Dietary needs of a teenager. A d e and k. During adolescence the body needs more calories than at any other time in life according to the american academy of pediatrics. The calories and protein needed for growth are higher if your teenager is active in sports or fitness programs. The physical changes of adolescence have a direct influence on a person s nutritional needs.
A teenager who indulges in a fat heavy diet is going to put on weight even if he s active. If you make yourself vomit or use diet pills or laxatives to control your weight you could have signs of a serious eating disorder and should talk with your health care professional or another trusted adult right away. The amount of calories and protein that your teenager needs each day depends on his age and weight in kilograms. A guide for teenagers.
But these benefits must be considered next to its many adverse effects on health. By eating a varied and balanced diet as shown in the eatwell guide you should be able to get all the energy and nutrients you need from the food and drink you consume allowing your body to grow and develop properly. Adolescents need additional calories to provide energy for growth and activity.

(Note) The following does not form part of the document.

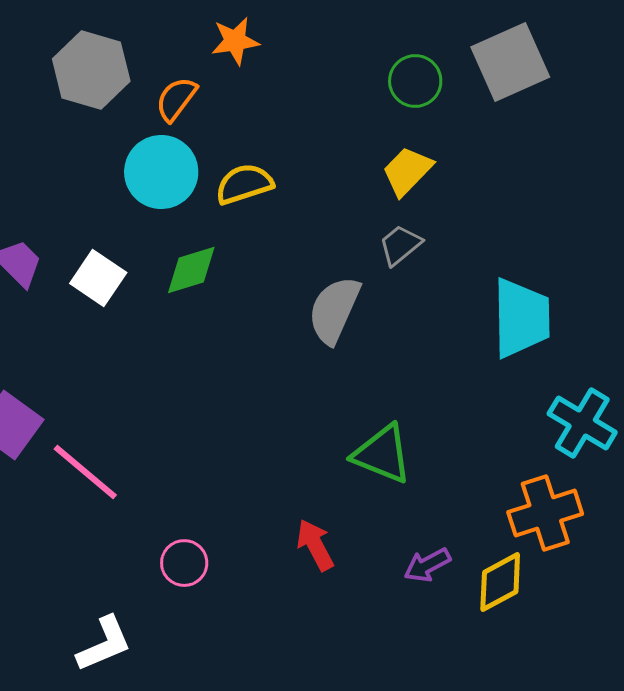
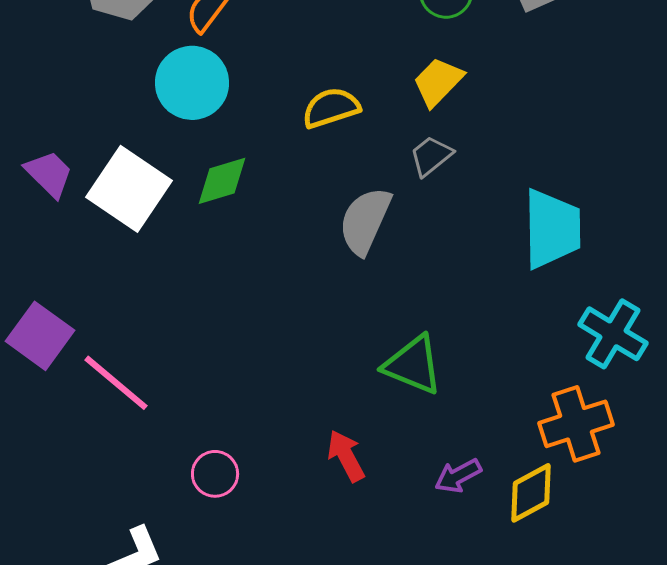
yellow semicircle: (244, 184) -> (331, 108), moved
white square: (98, 278) -> (129, 189), size x1.5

Take charge of your health.
Being a teenager can be fun but it can also be difficult as your body shape changes. Fat supplies energy and assists the body in absorbing the fat soluble vitamins. As your body is still growing it s vital that you eat enough good quality food and the right kinds to meet your energy and nutrition needs. Boys ages 11 to 18 need between 2 500 and 2 800 calories each day.

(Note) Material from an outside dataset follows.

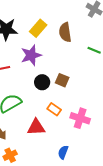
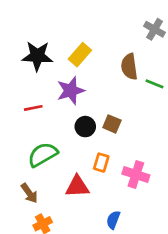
brown semicircle: (65, 32) -> (129, 67), moved
orange rectangle: (54, 109) -> (101, 163), turned 72

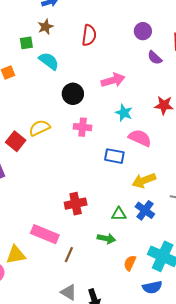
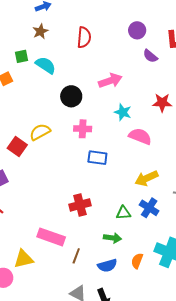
green square: (26, 43) -> (21, 56), moved
blue rectangle: (114, 156) -> (97, 158), moved
blue semicircle: (152, 287) -> (107, 265), moved

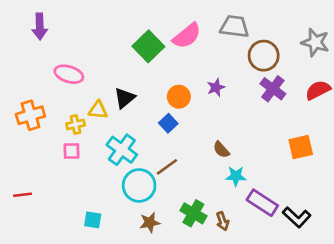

Divide your teenager s weight in pounds by 2 2 to figure out what he weighs in kilograms kg. Teenagers need additional calories protein calcium and iron. The need for iron increases with rapid growth and expansion of blood volume and muscle mass. Nutritional needs may also vary by gender.
They need extra nutrition to fuel these physical changes which means they need to eat healthy food. Your child s level of physical activity and stage of development determine exactly how much healthy food she needs. The onset of menstruation imposes additional needs for girls. Adolescents should be encouraged to consume iron rich foods green leafy.
As boys gain lean body mass at a faster rate than girls they require more iron than girls. Fat should make up no more than 30 of the diet. Eating healthy food is important at any age but it s especially important for teenagers. Although specific calorie needs vary the aap suggests that the average teenage boy get about 2 800 calories per day and the average teenage girl get about 2 200.
An fda campaign offering information for youth encouraging them to seek out the nutrition facts on the food label understand the information it provides and use it for making healthful choices.